Repeat exactly, and only, the lines from the one holding "(gr_line (start 86" through the last line of the records below.
*** Opening of Provided entries ***
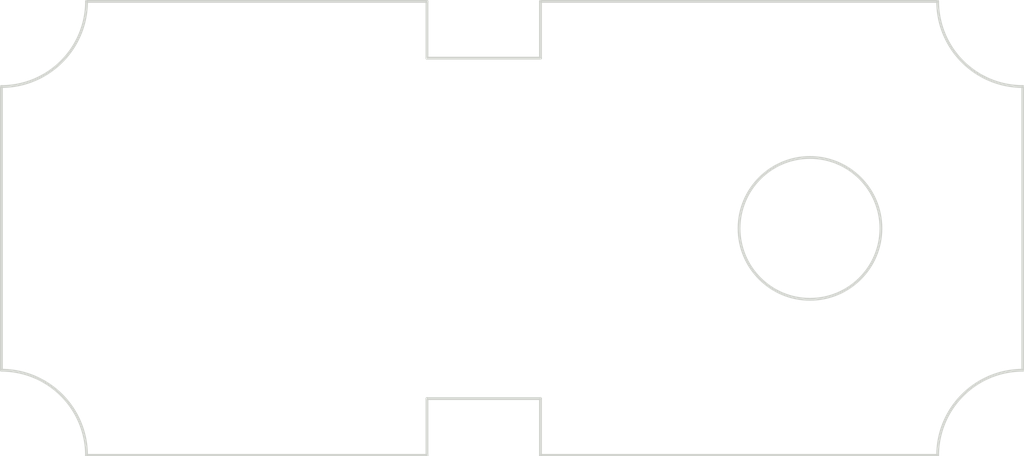
<source format=kicad_pcb>
(kicad_pcb (version 20171130) (host pcbnew "(5.0.0-rc2-108-g8444b1b61-dirty)")

  (general
    (thickness 1.6)
    (drawings 17)
    (tracks 0)
    (zones 0)
    (modules 0)
    (nets 1)
  )

  (page A4)
  (layers
    (0 F.Cu signal)
    (31 B.Cu signal)
    (32 B.Adhes user)
    (33 F.Adhes user)
    (34 B.Paste user)
    (35 F.Paste user)
    (36 B.SilkS user)
    (37 F.SilkS user)
    (38 B.Mask user)
    (39 F.Mask user)
    (40 Dwgs.User user)
    (41 Cmts.User user)
    (42 Eco1.User user)
    (43 Eco2.User user)
    (44 Edge.Cuts user)
    (45 Margin user)
    (46 B.CrtYd user)
    (47 F.CrtYd user)
    (48 B.Fab user)
    (49 F.Fab user)
  )

  (setup
    (last_trace_width 0.25)
    (trace_clearance 0.2)
    (zone_clearance 0.508)
    (zone_45_only no)
    (trace_min 0.2)
    (segment_width 0.2)
    (edge_width 0.1)
    (via_size 0.8)
    (via_drill 0.4)
    (via_min_size 0.4)
    (via_min_drill 0.3)
    (uvia_size 0.3)
    (uvia_drill 0.1)
    (uvias_allowed no)
    (uvia_min_size 0.2)
    (uvia_min_drill 0.1)
    (pcb_text_width 0.3)
    (pcb_text_size 1.5 1.5)
    (mod_edge_width 0.15)
    (mod_text_size 1 1)
    (mod_text_width 0.15)
    (pad_size 1.5 1.5)
    (pad_drill 0.6)
    (pad_to_mask_clearance 0)
    (aux_axis_origin 0 0)
    (visible_elements FFFFFF7F)
    (pcbplotparams
      (layerselection 0x010fc_ffffffff)
      (usegerberextensions false)
      (usegerberattributes false)
      (usegerberadvancedattributes false)
      (creategerberjobfile false)
      (excludeedgelayer true)
      (linewidth 0.100000)
      (plotframeref false)
      (viasonmask false)
      (mode 1)
      (useauxorigin false)
      (hpglpennumber 1)
      (hpglpenspeed 20)
      (hpglpendiameter 15.000000)
      (psnegative false)
      (psa4output false)
      (plotreference true)
      (plotvalue true)
      (plotinvisibletext false)
      (padsonsilk false)
      (subtractmaskfromsilk false)
      (outputformat 1)
      (mirror false)
      (drillshape 1)
      (scaleselection 1)
      (outputdirectory ""))
  )

  (net 0 "")

  (net_class Default "This is the default net class."
    (clearance 0.2)
    (trace_width 0.25)
    (via_dia 0.8)
    (via_drill 0.4)
    (uvia_dia 0.3)
    (uvia_drill 0.1)
  )

  (gr_circle (center 78.5 58) (end 81 58) (layer Edge.Cuts) (width 0.1))
  (gr_arc (start 86 66) (end 86 63) (angle -90) (layer Edge.Cuts) (width 0.1))
  (gr_arc (start 86 50) (end 86 53) (angle 90) (layer Edge.Cuts) (width 0.1))
  (gr_arc (start 50 66) (end 50 63) (angle 90) (layer Edge.Cuts) (width 0.1))
  (gr_arc (start 50 50) (end 50 53) (angle -90) (layer Edge.Cuts) (width 0.1))
  (gr_line (start 69 66) (end 83 66) (layer Edge.Cuts) (width 0.1))
  (gr_line (start 69 64) (end 69 66) (layer Edge.Cuts) (width 0.1))
  (gr_line (start 65 64) (end 69 64) (layer Edge.Cuts) (width 0.1))
  (gr_line (start 65 66) (end 65 64) (layer Edge.Cuts) (width 0.1))
  (gr_line (start 69 50) (end 83 50) (layer Edge.Cuts) (width 0.1))
  (gr_line (start 65 52) (end 65 50) (layer Edge.Cuts) (width 0.1))
  (gr_line (start 65 52) (end 69 52) (layer Edge.Cuts) (width 0.1))
  (gr_line (start 69 50) (end 69 52) (layer Edge.Cuts) (width 0.1))
  (gr_line (start 53 50) (end 65 50) (layer Edge.Cuts) (width 0.1))
  (gr_line (start 53 66) (end 65 66) (layer Edge.Cuts) (width 0.1))
  (gr_line (start 86 53) (end 86 63) (layer Edge.Cuts) (width 0.1))
  (gr_line (start 50 53) (end 50 63) (layer Edge.Cuts) (width 0.1))

)

</source>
*** Close of Provided entries ***
Output for this exercise:
  (gr_line (start 86 53) (end 86 63) (layer Edge.Cuts) (width 0.1))
  (gr_line (start 50 53) (end 50 63) (layer Edge.Cuts) (width 0.1))

)

</source>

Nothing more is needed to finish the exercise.